The Albert Goldfield (or Albert mining district) is an area of 1300 square kilometres (500 square miles) in the outback of New South Wales where gold was discovered in 1880.

Gold was found at Mount Browne, which is 53 km south west of Tibooburra. There were other finds at Good Friday, Easter Monday, Nuggerty, Pioneer Reef and Warratta Creek.

The Albert Goldfield region is very hot and dry. Summer temperatures on the Gold field can reach 50 °C. Because of the shortage of water, towns were started at Milparinka and Tibooburra where there was water available. Towns at Albert and Mount Browne did not last for long because of the lack of water. By 1881 there were more than 2000 people living on the gold diggings or in the towns. Geologist W.H.J. Slee was appointed resident Goldfield Warden. There was no water in the mine area to use in separating the placer gold. Miners either took their dirt to one of the towns to use water to pan for the gold, or used a method called dry blowing, which is an adaptation of the agricultural technique of winnowing.

A contemporary description of the dry blowing process used at Mount Browne in 1881 states that miners there went to work with "a small broom made of twigs and a tin dish". A miner would use his broom to sweep dust and rock fragments from surface exposures of slate and collect it in the tin dish.
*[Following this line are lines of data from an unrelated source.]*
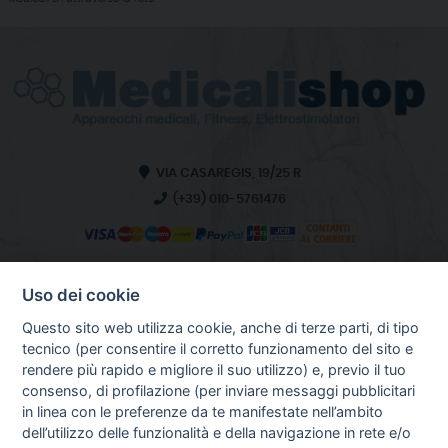
VIA CASAREGIS, 19/25 R
(+39) 010-5761476
Uso dei cookie
INFO SULL'AZIENDA
HOME
Questo sito web utilizza cookie, anche di terze parti, di tipo
CHI SIAMO
tecnico (per consentire il corretto funzionamento del sito e
NOTIZIE
rendere più rapido e migliore il suo utilizzo) e, previo il tuo
CONTATTI
consenso, di profilazione (per inviare messaggi pubblicitari
in linea con le preferenze da te manifestate nell’ambito
dell’utilizzo delle funzionalità e della navigazione in rete e/o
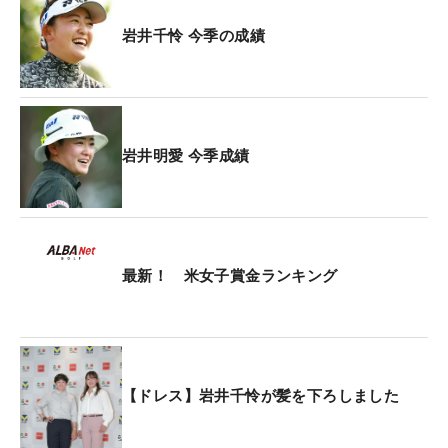
明愛は「着いたばかりですけど、暖かい。海外の試
合に行く前の日本はすごく寒かったけど、1カ月く
岩井千怜 今季の成績
らい経って戻ってきたら暖かいなと感じました」
と、さっそく沖縄を体感。参戦した欧州ツアーの開
催地だったサウジアラビアから、タイ、シンガポー
ル、そして日本を渡る連戦になるが、千怜は「体調
岩井明愛 今季成績
も良く元気です」と万全の状態をアピールした。
「私は3連覇がかかっていますし、自分にしか味わ
えない光栄なこと。あまり考えすぎず、応援してく
れている皆様のためにも上位争いを目指して頑張っ
最新！ 米女子賞金ランキング
ていきたいと思っています」と千怜が言えば、明愛
も「今年も2人そろって出場できることがうれし
い。自分のショットで、一打でも多く皆様が驚いて
くれたり、楽しんでもらえればと思っています。大
【ドレス】岩井千怜が髪を下ろしました
会を盛り上げられるように頑張ります」と決意を誓
った。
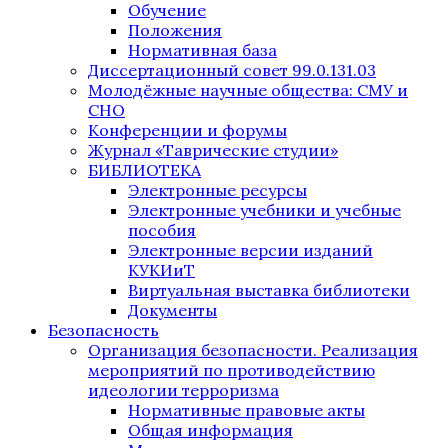
Обучение
Положения
Нормативная база
Диссертационный совет 99.0.131.03
Молодёжные научные общества: СМУ и
СНО
Конференции и форумы
Журнал «Таврические студии»
БИБЛИОТЕКА
Электронные ресурсы
Электронные учебники и учебные
пособия
Электронные версии изданий
КУКИиТ
Виртуальная выставка библиотеки
Документы
Безопасность
Организация безопасности. Реализация
мероприятий по противодействию
идеологии терроризма
Нормативные правовые акты
Общая информация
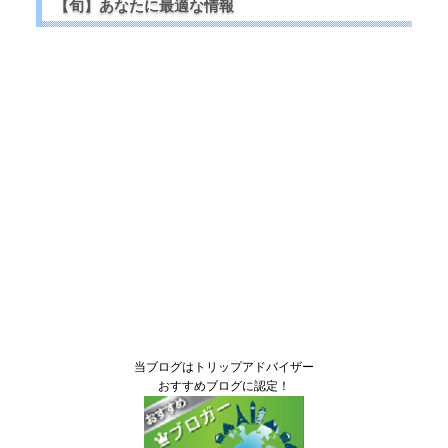
【旬】あなたに最適な情報
当ブログはトリップアドバイザー
おすすめブログに認定！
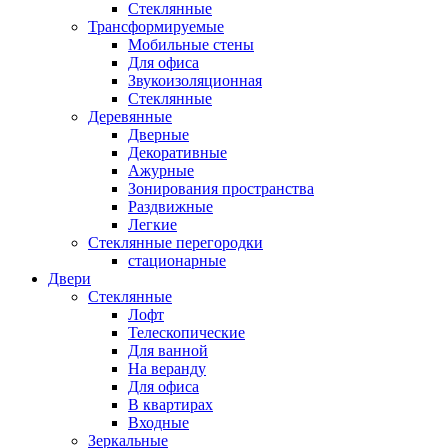
Стеклянные
Трансформируемые
Мобильные стены
Для офиса
Звукоизоляционная
Стеклянные
Деревянные
Дверные
Декоративные
Ажурные
Зонирования пространства
Раздвижные
Легкие
Стеклянные перегородки
стационарные
Двери
Стеклянные
Лофт
Телескопические
Для ванной
На веранду
Для офиса
В квартирах
Входные
Зеркальные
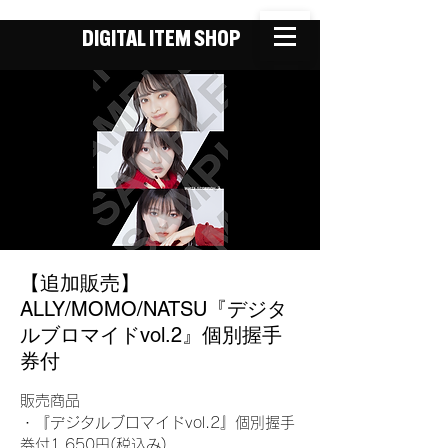
DIGITAL ITEM SHOP
【追加販売】
ALLY/MOMO/NATSU『デジタ
ルブロマイドvol.2』個別握手
券付
販売商品
・『デジタルブロマイドvol.2』個別握手
券付1,650円(税込み)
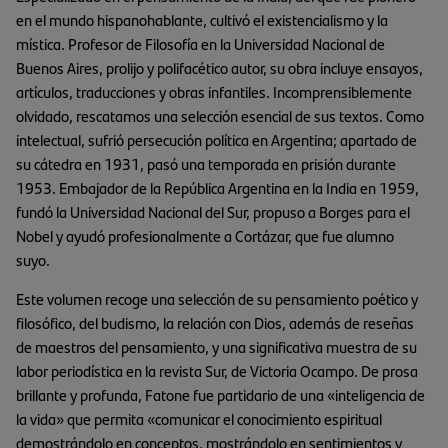
en el mundo hispanohablante, cultivó el existencialismo y la
mística. Profesor de Filosofía en la Universidad Nacional de
Buenos Aires, prolijo y polifacético autor, su obra incluye ensayos,
artículos, traducciones y obras infantiles. Incomprensiblemente
olvidado, rescatamos una selección esencial de sus textos. Como
intelectual, sufrió persecución política en Argentina; apartado de
su cátedra en 1931, pasó una temporada en prisión durante
1953. Embajador de la República Argentina en la India en 1959,
fundó la Universidad Nacional del Sur, propuso a Borges para el
Nobel y ayudó profesionalmente a Cortázar, que fue alumno
suyo.
Este volumen recoge una selección de su pensamiento poético y
filosófico, del budismo, la relación con Dios, además de reseñas
de maestros del pensamiento, y una significativa muestra de su
labor periodística en la revista Sur, de Victoria Ocampo. De prosa
brillante y profunda, Fatone fue partidario de una «inteligencia de
la vida» que permita «comunicar el conocimiento espiritual
demostrándolo en conceptos, mostrándolo en sentimientos y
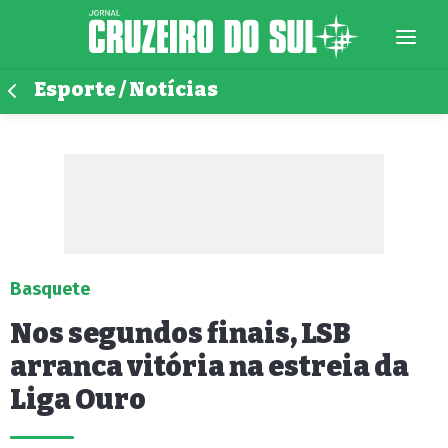
Esporte / Notícias
Basquete
Nos segundos finais, LSB
arranca vitória na estreia da
Liga Ouro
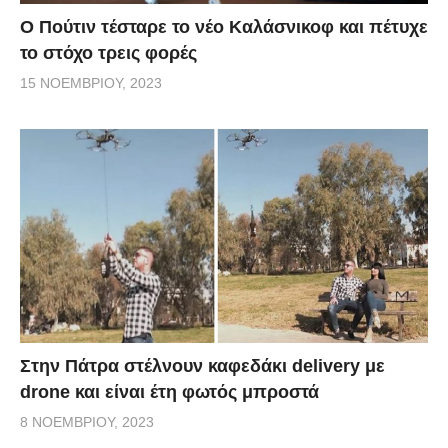
Ο Πούτιν τέσταρε το νέο Καλάσνικοφ και πέτυχε
το στόχο τρεις φορές
15 ΝΟΕΜΒΡΊΟΥ, 2023
Στην Πάτρα στέλνουν καφεδάκι delivery με
drone και είναι έτη φωτός μπροστά
8 ΝΟΕΜΒΡΊΟΥ, 2023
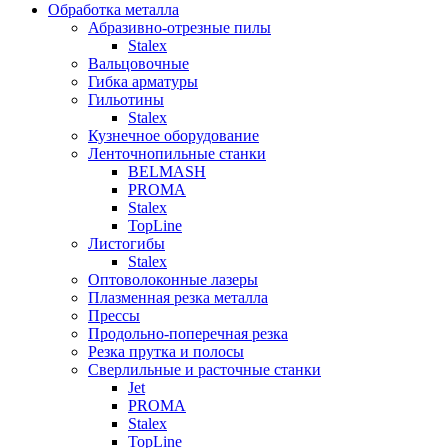
Обработка металла
Абразивно-отрезные пилы
Stalex
Вальцовочные
Гибка арматуры
Гильотины
Stalex
Кузнечное оборудование
Ленточнопильные станки
BELMASH
PROMA
Stalex
TopLine
Листогибы
Stalex
Оптоволоконные лазеры
Плазменная резка металла
Прессы
Продольно-поперечная резка
Резка прутка и полосы
Сверлильные и расточные станки
Jet
PROMA
Stalex
TopLine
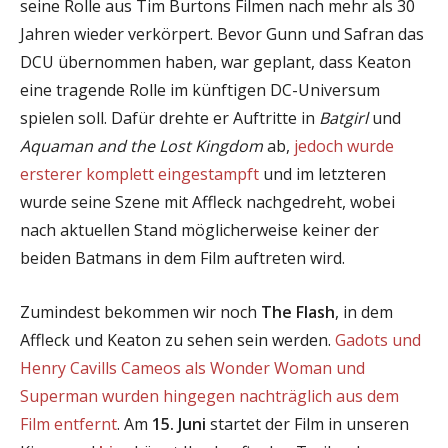
seine Rolle aus Tim Burtons Filmen nach mehr als 30
Jahren wieder verkörpert. Bevor Gunn und Safran das
DCU übernommen haben, war geplant, dass Keaton
eine tragende Rolle im künftigen DC-Universum
spielen soll. Dafür drehte er Auftritte in
Batgirl
und
Aquaman and the Lost Kingdom
ab,
jedoch wurde
ersterer komplett eingestampft
und im letzteren
wurde seine Szene mit Affleck nachgedreht, wobei
nach aktuellen Stand möglicherweise keiner der
beiden Batmans in dem Film auftreten wird.
Zumindest bekommen wir noch
The Flash
, in dem
Affleck und Keaton zu sehen sein werden.
Gadots und
Henry Cavills Cameos als Wonder Woman und
Superman wurden hingegen nachträglich aus dem
Film entfernt
. Am
15. Juni
startet der Film in unseren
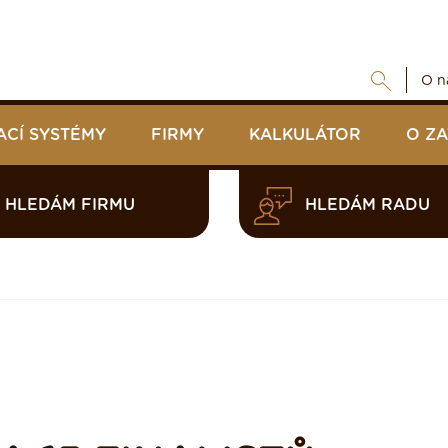
O n
ACÍ SYSTÉMY
FIRMY
KALKULÁTOR
O Z
HLEDÁM FIRMU
HLEDÁM RADU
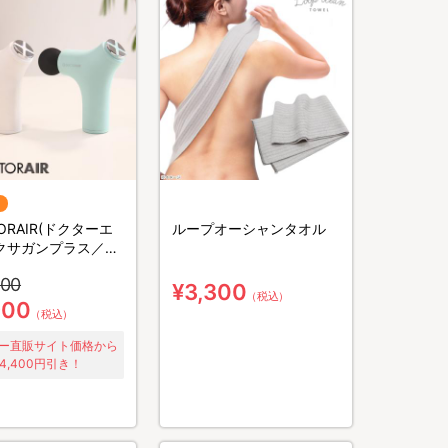
ORAIR(ドクターエ
ループオーシャンタオル
エクサガンプラス／ス
チサポート／美顔器
300
¥3,300
（税込）
900
（税込）
ー直販サイト価格から
4,400円引き！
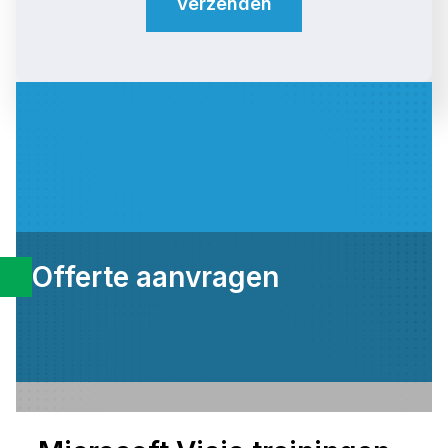
Verzenden
Offerte aanvragen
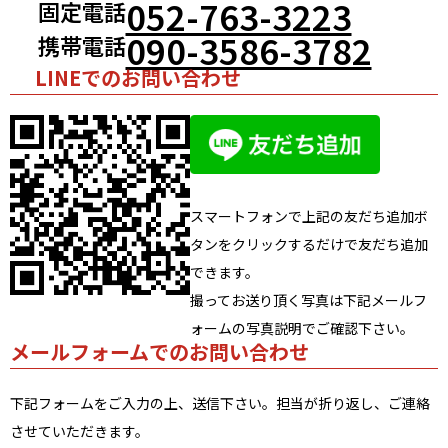
052-763-3223
固定電話
090-3586-3782
携帯電話
LINEでのお問い合わせ
スマートフォンで上記の友だち追加ボ
タンをクリックするだけで友だち追加
できます。
撮ってお送り頂く写真は下記メールフ
ォームの写真説明でご確認下さい。
メールフォームでのお問い合わせ
下記フォームをご入力の上、送信下さい。担当が折り返し、ご連絡
させていただきます。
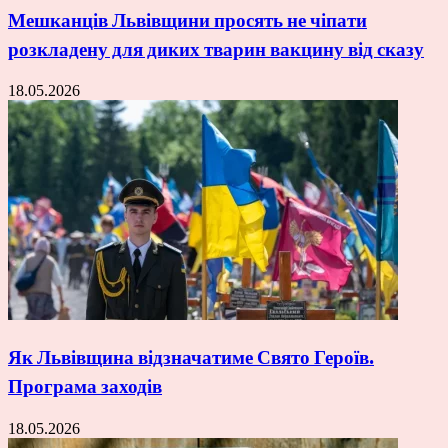
Мешканців Львівщини просять не чіпати
розкладену для диких тварин вакцину від сказу
18.05.2026
Як Львівщина відзначатиме Свято Героїв.
Програма заходів
18.05.2026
Once his dish was "about half full of dirt", the miner would stand "with his back or side to the wind ... and begin throwing the stuff up and catching it, or sometimes slowly pouring it from one dish to another", allowing the wind to carry away the less dense particles, leaving the gold behind in the dish. This process required "very dry surface dirt." When "good sized nuggets" were found, they were removed from the dish before the remaining material was processed. If he saw smaller pieces of gold in the dish, the miner might use his own breath to blow the sand and dust away. The observer found the dry blowing process to be "both tedious and unhealthy."

Life on the goldfields was hard, water was scarce, fresh fruit and vegetables were unavailable, and basic commodities, such as flour, were very expensive. Disease, including cholera and typhoid, was common.

The village of Albert itself at its height had a population of 900. In June 1902 a large meteorite landed at nearby Mt Brown.

By 1893 the gold rush had ended and most people had left the goldfields.

An area of surviving ruins from the goldfield are listed on the New South Wales Heritage Register.